Problem to solve:
Give the lines below again exactly, starting with the line that holds "Rendered at 1241 by 1754 pixels." and going on through the line that holds "Identify the document".
+++ Data supplied +++
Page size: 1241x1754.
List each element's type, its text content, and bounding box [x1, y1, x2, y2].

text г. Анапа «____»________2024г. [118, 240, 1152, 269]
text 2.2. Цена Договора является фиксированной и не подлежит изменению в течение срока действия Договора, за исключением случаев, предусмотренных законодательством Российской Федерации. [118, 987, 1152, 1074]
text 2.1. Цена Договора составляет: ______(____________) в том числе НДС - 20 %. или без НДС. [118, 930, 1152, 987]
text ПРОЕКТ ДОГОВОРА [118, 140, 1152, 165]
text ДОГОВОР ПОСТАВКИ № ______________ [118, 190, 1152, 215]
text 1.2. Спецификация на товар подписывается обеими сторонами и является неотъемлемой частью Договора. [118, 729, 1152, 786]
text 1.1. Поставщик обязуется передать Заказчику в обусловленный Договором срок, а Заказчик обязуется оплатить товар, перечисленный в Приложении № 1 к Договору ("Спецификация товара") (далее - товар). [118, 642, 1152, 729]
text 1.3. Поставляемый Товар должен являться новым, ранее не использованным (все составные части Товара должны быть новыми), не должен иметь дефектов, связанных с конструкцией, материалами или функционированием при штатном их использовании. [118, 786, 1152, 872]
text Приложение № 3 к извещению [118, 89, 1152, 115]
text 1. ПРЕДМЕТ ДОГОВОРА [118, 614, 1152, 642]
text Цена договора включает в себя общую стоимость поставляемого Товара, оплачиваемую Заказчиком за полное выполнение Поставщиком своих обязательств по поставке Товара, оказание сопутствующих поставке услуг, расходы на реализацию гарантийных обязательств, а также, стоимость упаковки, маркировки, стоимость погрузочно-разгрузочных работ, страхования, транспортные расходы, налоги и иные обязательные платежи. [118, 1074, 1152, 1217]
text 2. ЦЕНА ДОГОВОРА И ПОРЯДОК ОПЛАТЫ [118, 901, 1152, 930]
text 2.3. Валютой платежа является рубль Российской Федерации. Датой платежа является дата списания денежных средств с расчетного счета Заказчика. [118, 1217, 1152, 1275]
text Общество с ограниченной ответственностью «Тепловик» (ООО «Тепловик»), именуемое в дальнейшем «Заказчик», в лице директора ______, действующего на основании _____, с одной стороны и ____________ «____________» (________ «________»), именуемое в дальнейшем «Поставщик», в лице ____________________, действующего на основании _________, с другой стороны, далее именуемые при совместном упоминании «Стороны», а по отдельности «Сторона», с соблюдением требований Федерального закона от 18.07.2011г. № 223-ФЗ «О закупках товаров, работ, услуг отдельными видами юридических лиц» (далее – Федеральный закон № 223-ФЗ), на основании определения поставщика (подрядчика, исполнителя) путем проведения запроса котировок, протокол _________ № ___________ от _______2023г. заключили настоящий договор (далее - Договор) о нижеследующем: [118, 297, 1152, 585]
+++
+++ Data supplied +++
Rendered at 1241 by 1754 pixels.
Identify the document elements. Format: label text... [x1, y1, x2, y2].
+++
Answer space:
Rendered at 1241 by 1754 pixels.
Identify the document elements. Format: label text... [x1, y1, x2, y2].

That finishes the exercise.